Krönendes Schlußwort der Diskussion

Krönendes Schlußwort der Diskussion

Abgeschlossen wurde das Plenum vom Wortbeitrag einer Venezolanerin, die seit vielen Jahren in Deutschland lebt. Wie sie berichtete, stamme sie aus einem armen Stadtteil: "Wäre es damals gut gewesen, wäre ich nicht weggegangen." In jener Zeit habe es Dörfer ohne Schule, Kinder ohne Zugang zu ärztlicher Betreuung und viele andere Mißstände gegeben. "Unter Comandante Chávez gibt es das nicht!" Wenn sie heute Venezuela besuche, könne sie überall große Veränderungen feststellen. Vor allem aber existiere politisches Bewußtsein. Früher habe man beim Friseur über Fernsehen oder Mode geredet, heute redet man sogar dort wie selbstverständlich über Politik. Ob geplant oder spontan, war dieser emotional und engagiert vorgetragene Beitrag ein krönendes Schlußworts des Forums, wie man es sich besser nicht wünschen konnte.

Yoel Capriles dankte abschließend noch einmal der Konsulin und den deutschen Unterstützern, wobei er die Basisgruppen bat, die gemeinsame Arbeit weiterhin zu unterstützen. Er werde diese Erfahrung mitnehmen und nie vergessen. Dem soll an dieser Stelle hinzugefügt werden, daß der Dank dem Basisaktivisten aus Caracas und seinen Freunden gebührt, die ihr Engagement und ihre Verbundenheit in die Werkstatt 3 gebracht haben, wo sie alle freigiebig daran teilhaben ließen.

Schulterschluß in Aktion

Schulterschluß in Aktion

Entgangenes Interview nur ein Mißverständnis?

- Aufgaben -
1) Geben Sie aus dem bereitgestellten Text den Abschnitt wieder, der mit den Worten „Yoel Capriles dankte“ beginnt und mit „daran teilhaben ließen.“ endet, und tauschen Sie dabei „Konsulin“ gegen „Botschafterin“ aus.
2) Worüber hat man laut dem bereitgestellten Text früher beim Friseur geredet?
3) Erklären Sie, warum laut dem bereitgestellten Text der Dank dem Basisaktivisten aus Caracas und seinen Freunden gebührt.
Stützen Sie sich ausschließlich auf den bereitgestellten Text.

- Zu prüfende Daten -
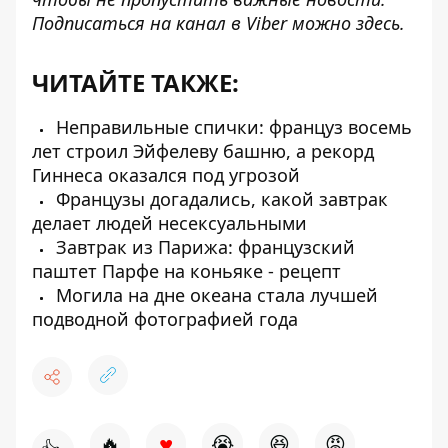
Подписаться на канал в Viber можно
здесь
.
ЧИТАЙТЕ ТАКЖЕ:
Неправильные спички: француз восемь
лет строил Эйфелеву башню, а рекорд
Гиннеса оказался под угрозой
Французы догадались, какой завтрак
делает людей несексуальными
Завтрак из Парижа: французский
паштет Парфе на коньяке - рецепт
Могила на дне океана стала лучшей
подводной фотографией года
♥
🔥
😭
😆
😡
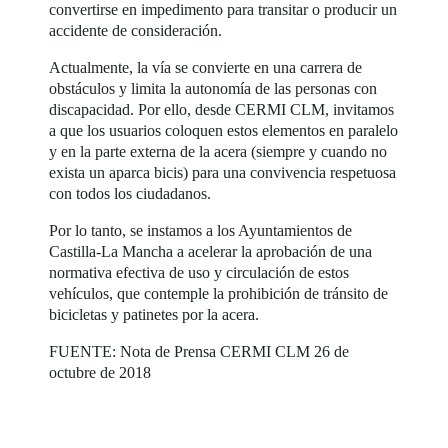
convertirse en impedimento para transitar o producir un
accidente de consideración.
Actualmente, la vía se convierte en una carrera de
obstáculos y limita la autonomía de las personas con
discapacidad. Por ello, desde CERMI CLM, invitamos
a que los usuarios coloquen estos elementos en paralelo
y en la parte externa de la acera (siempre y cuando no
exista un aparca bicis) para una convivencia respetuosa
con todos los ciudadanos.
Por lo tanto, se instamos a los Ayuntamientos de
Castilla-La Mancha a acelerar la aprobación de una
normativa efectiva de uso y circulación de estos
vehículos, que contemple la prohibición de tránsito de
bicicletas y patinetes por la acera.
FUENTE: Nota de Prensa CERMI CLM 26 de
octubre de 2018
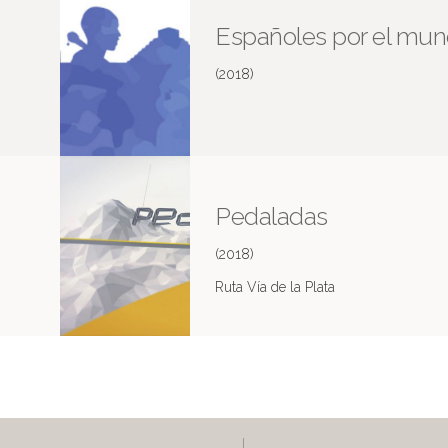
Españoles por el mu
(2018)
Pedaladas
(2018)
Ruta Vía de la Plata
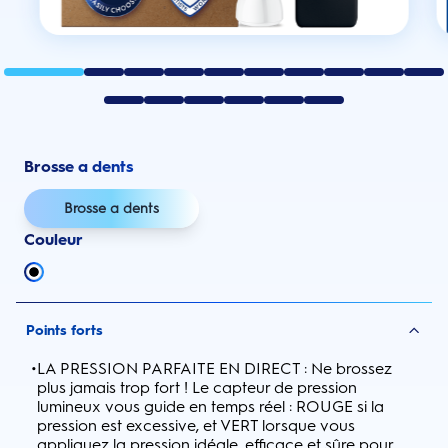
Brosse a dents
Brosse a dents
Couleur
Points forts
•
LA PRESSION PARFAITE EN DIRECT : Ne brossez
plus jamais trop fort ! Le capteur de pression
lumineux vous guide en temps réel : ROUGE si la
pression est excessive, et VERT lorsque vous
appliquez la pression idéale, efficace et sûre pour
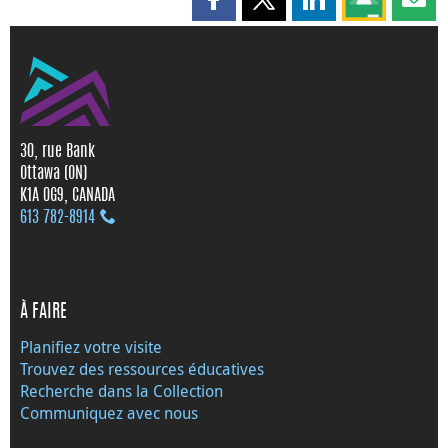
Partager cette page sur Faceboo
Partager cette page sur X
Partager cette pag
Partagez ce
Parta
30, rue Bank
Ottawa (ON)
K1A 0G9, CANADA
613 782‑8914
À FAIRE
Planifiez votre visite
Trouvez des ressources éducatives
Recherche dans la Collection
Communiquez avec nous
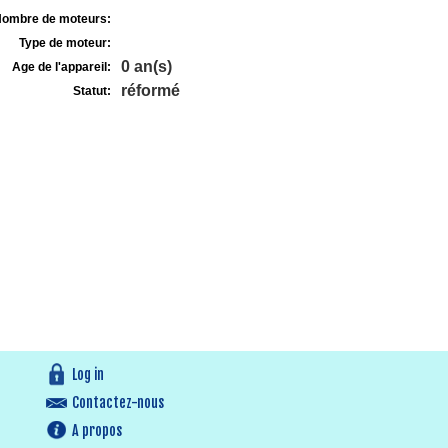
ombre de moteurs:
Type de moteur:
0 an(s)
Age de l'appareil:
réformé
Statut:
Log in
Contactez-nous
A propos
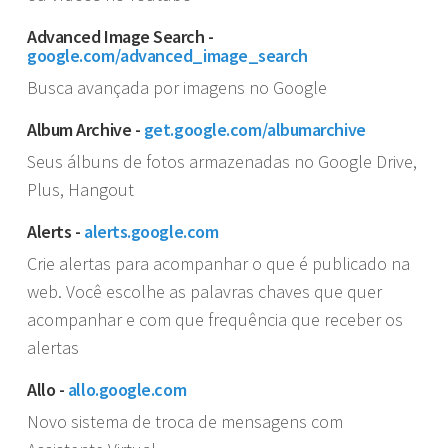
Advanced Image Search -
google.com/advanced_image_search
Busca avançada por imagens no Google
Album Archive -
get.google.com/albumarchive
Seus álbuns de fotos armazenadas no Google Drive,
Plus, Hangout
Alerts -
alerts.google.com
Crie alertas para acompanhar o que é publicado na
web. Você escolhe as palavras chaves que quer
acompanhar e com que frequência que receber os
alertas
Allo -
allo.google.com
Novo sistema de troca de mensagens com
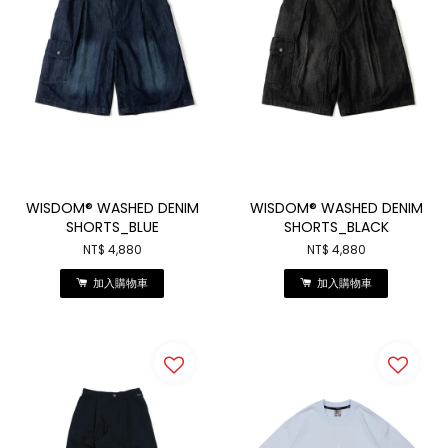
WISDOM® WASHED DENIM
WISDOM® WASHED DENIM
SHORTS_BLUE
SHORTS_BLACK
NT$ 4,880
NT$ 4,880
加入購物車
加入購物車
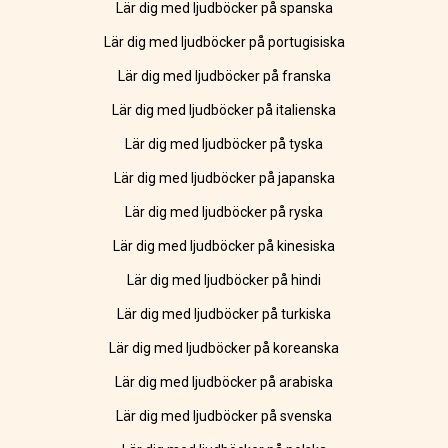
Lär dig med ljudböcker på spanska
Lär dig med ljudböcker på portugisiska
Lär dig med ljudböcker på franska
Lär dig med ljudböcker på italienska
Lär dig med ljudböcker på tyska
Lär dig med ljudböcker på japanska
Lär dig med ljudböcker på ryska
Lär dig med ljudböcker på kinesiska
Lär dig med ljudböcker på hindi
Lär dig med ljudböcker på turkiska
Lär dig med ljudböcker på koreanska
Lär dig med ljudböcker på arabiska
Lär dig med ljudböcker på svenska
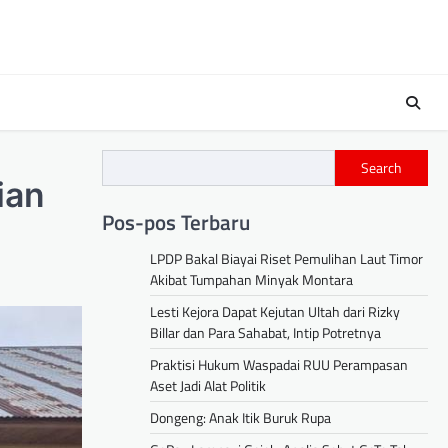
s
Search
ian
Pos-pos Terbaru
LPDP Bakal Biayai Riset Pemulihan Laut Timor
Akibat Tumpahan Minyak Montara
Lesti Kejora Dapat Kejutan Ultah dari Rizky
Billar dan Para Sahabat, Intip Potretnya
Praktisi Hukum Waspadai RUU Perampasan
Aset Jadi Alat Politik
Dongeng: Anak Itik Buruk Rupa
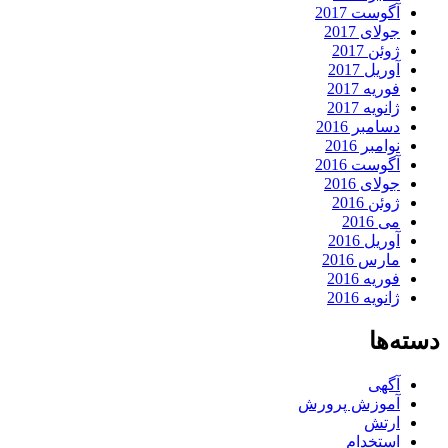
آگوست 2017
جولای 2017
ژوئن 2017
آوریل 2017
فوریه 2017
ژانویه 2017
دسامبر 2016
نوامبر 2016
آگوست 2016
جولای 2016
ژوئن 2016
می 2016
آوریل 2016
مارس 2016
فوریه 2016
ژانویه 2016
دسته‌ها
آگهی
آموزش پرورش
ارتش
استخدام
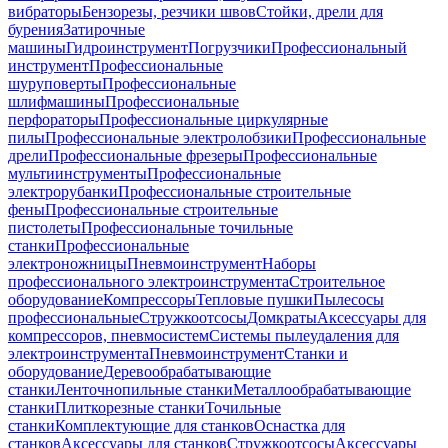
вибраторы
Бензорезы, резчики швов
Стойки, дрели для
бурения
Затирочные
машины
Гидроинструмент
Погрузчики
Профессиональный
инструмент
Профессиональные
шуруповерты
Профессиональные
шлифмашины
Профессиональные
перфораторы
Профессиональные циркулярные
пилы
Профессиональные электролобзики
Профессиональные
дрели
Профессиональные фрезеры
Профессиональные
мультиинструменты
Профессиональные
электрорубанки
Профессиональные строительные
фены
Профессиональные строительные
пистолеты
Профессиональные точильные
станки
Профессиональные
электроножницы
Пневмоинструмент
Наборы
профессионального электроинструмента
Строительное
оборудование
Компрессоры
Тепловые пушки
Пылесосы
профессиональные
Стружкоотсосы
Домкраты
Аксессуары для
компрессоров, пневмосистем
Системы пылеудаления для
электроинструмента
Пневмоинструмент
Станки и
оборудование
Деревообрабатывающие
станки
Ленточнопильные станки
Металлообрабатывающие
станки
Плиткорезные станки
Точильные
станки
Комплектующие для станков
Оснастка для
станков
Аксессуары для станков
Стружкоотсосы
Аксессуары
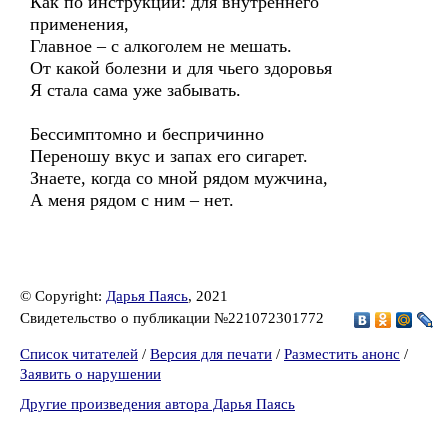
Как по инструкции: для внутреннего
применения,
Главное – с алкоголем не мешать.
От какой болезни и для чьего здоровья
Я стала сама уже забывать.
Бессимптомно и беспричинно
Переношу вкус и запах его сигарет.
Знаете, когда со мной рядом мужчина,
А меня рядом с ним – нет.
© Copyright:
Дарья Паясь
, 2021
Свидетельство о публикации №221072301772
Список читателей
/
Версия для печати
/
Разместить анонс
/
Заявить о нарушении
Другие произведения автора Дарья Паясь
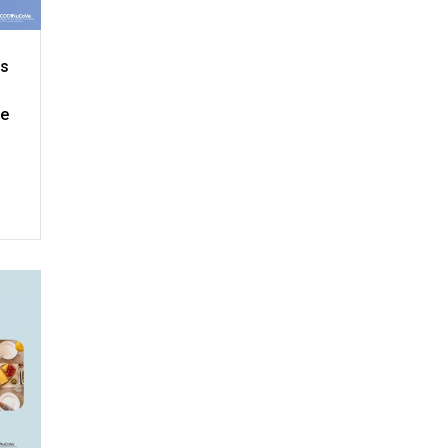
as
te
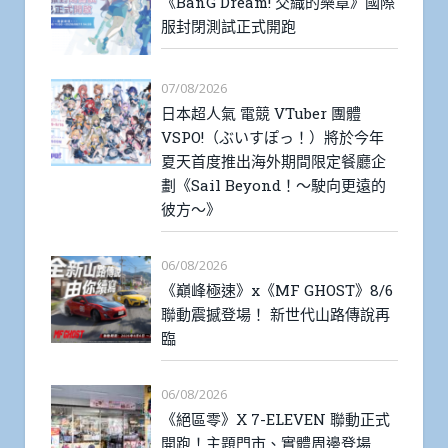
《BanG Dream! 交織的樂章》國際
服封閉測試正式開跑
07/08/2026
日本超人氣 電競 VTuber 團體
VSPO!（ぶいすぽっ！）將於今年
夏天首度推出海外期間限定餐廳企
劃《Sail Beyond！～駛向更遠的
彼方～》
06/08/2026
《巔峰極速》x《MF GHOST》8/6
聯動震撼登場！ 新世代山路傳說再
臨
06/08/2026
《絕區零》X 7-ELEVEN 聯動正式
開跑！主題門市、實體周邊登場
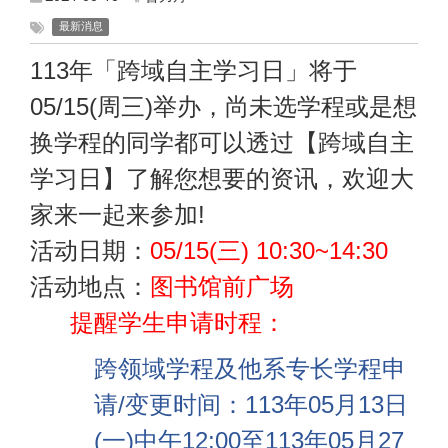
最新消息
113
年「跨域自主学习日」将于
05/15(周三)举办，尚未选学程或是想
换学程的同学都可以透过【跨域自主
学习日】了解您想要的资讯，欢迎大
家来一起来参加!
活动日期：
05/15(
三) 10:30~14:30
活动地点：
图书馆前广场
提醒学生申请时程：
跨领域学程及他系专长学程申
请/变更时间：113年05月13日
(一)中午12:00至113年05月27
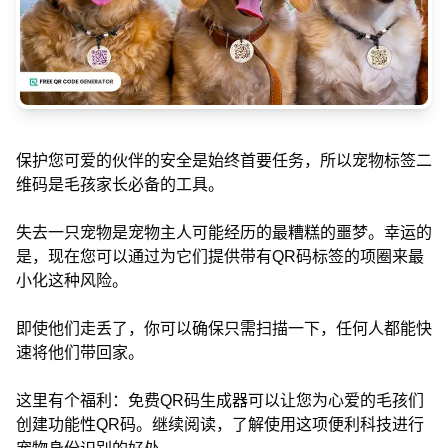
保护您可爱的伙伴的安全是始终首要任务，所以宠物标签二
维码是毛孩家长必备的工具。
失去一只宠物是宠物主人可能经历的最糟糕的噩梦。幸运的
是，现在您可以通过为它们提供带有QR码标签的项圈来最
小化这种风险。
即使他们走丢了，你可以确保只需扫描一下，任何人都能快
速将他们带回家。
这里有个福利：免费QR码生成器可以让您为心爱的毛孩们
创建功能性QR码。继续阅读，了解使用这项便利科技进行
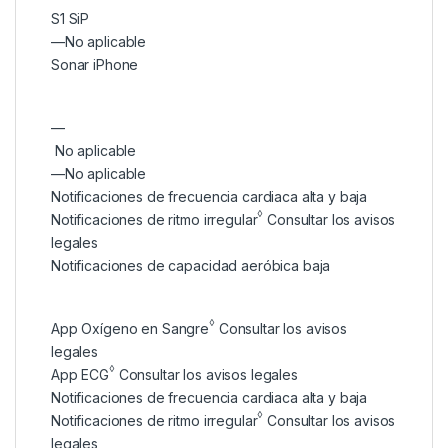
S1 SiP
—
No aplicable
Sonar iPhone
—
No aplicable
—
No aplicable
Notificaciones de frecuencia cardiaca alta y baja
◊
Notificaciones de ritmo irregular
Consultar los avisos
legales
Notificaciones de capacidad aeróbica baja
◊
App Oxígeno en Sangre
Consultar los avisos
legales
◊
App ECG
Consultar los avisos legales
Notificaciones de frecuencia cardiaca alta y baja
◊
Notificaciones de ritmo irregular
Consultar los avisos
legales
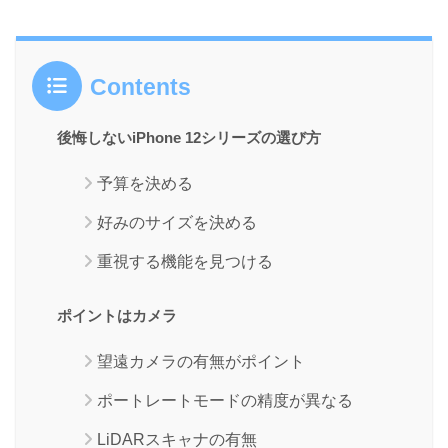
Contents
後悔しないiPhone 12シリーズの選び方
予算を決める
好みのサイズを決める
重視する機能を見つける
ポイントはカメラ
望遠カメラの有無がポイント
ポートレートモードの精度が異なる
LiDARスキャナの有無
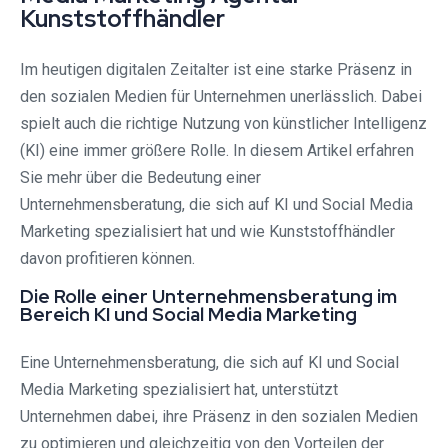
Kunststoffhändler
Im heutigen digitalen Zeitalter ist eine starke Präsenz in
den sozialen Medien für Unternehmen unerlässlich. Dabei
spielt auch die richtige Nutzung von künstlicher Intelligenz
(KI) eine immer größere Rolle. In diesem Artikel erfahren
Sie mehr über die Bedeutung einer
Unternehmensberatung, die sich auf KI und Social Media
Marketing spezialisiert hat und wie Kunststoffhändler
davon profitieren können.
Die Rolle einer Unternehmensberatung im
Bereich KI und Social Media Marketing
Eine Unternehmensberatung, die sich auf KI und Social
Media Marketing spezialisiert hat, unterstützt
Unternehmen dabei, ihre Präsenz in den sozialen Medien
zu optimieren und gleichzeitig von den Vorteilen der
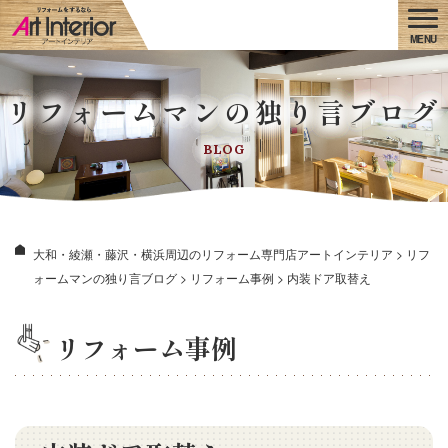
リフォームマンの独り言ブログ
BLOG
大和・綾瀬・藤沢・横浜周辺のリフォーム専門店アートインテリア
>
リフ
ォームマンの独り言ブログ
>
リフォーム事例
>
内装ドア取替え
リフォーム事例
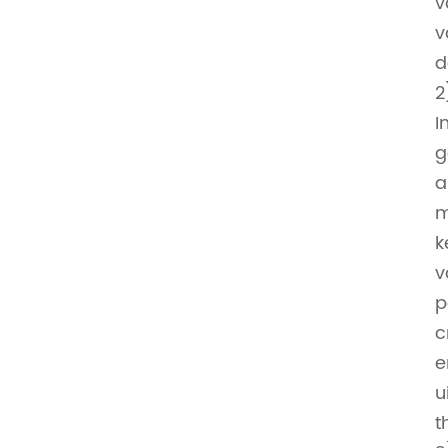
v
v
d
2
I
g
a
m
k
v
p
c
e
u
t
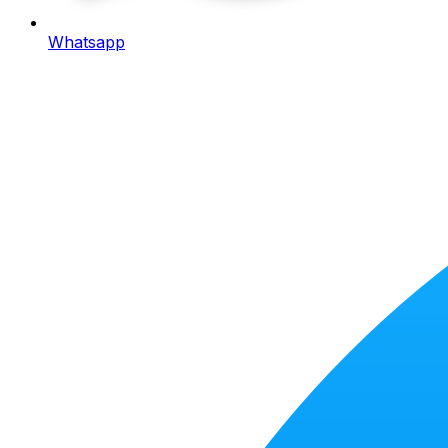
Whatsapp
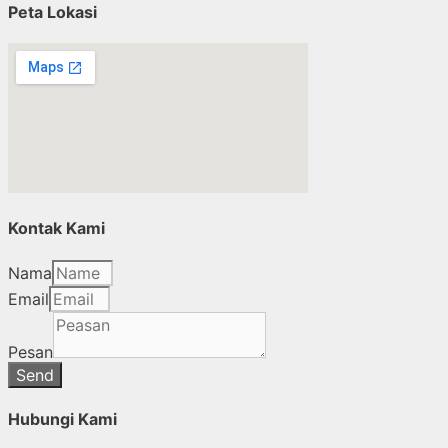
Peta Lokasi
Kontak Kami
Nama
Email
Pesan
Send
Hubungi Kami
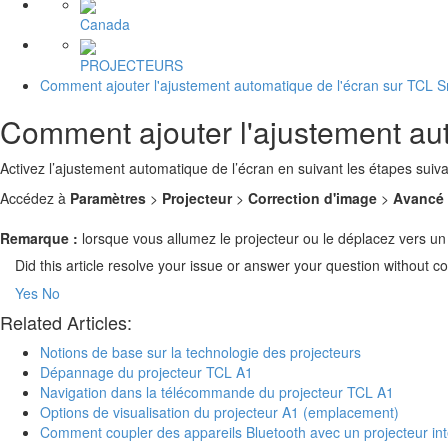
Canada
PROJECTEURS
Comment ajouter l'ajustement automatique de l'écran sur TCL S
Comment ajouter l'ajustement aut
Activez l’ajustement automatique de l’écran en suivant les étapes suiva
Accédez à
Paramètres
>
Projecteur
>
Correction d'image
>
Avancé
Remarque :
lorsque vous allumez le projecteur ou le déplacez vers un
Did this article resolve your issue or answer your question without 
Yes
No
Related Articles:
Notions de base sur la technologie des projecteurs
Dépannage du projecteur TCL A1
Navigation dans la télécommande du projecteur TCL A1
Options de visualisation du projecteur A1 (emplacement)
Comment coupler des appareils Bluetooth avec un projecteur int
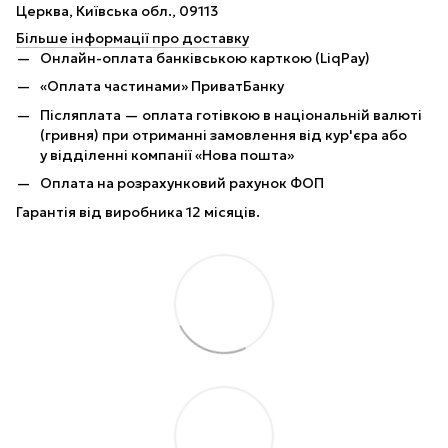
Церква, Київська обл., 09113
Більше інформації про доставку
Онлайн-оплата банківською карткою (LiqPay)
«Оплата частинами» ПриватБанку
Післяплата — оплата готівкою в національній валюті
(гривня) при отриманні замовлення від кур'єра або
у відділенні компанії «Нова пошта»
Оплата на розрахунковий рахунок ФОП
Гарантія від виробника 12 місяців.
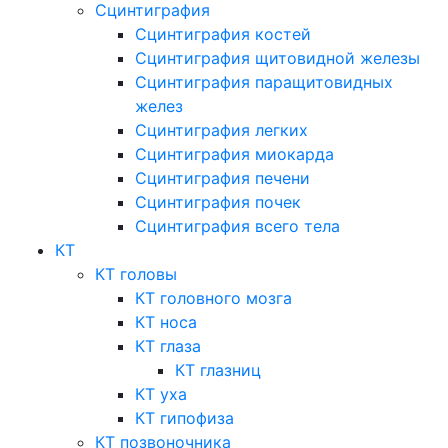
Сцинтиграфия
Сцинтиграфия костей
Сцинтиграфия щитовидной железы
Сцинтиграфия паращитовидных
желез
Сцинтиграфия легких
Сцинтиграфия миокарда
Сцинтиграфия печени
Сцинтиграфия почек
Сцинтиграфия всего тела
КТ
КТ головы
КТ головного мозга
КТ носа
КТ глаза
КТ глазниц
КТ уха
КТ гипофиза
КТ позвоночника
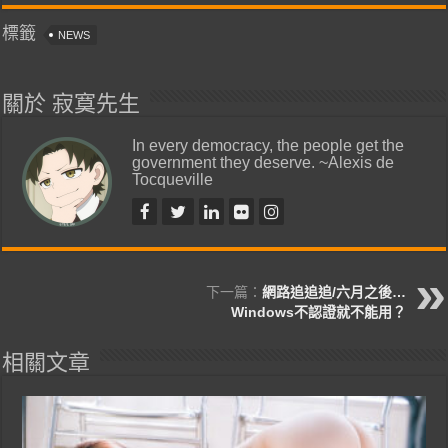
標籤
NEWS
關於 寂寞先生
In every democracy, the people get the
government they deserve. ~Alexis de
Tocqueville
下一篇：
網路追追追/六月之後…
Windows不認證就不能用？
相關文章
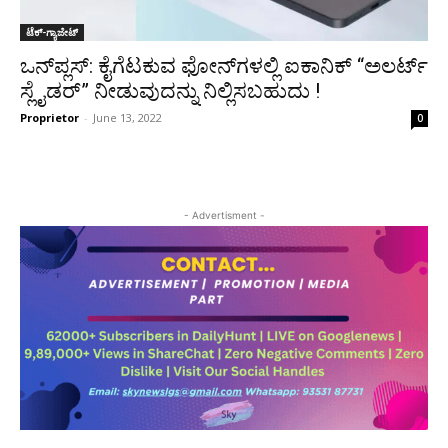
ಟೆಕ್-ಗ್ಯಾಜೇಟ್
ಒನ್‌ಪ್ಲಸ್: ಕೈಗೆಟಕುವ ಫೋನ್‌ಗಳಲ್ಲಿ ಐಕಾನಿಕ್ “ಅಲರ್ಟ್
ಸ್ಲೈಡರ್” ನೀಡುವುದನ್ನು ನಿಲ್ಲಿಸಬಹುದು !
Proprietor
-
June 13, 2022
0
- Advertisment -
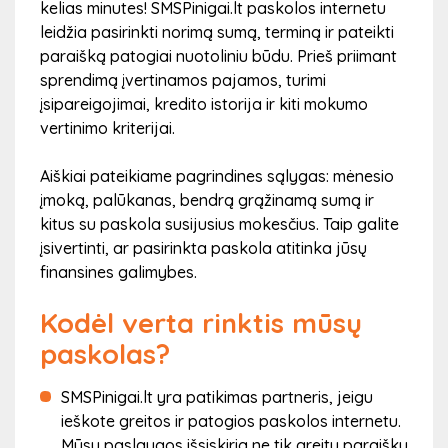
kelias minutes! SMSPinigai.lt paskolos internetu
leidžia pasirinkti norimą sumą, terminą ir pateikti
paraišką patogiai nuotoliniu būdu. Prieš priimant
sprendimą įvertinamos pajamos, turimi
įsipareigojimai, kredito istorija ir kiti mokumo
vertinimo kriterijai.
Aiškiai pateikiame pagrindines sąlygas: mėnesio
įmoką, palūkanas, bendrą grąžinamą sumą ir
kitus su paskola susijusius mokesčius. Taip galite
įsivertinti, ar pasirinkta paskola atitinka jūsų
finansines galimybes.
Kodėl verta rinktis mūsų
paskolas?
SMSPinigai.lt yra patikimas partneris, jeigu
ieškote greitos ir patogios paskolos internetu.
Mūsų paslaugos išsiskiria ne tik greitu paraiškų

- Antworten je Aufgabe -
1)
Yoel Capriles dankte abschließend noch einmal der Botschafterin und den deutschen Unterstützern, wobei er die Basisgruppen bat, die gemeinsame Arbeit weiterhin zu unterstützen. Er werde diese Erfahrung mitnehmen und nie vergessen. Dem soll an dieser Stelle hinzugefügt werden, daß der Dank dem Basisaktivisten aus Caracas und seinen Freunden gebührt, die ihr Engagement und ihre Verbundenheit in die Werkstatt 3 gebracht haben, wo sie alle freigiebig daran teilhaben ließen.

2) Über Fernsehen oder Mode.

3) Sie haben ihr Engagement und ihre Verbundenheit in die Werkstatt 3 gebracht. Dort ließen sie alle freigiebig daran teilhaben.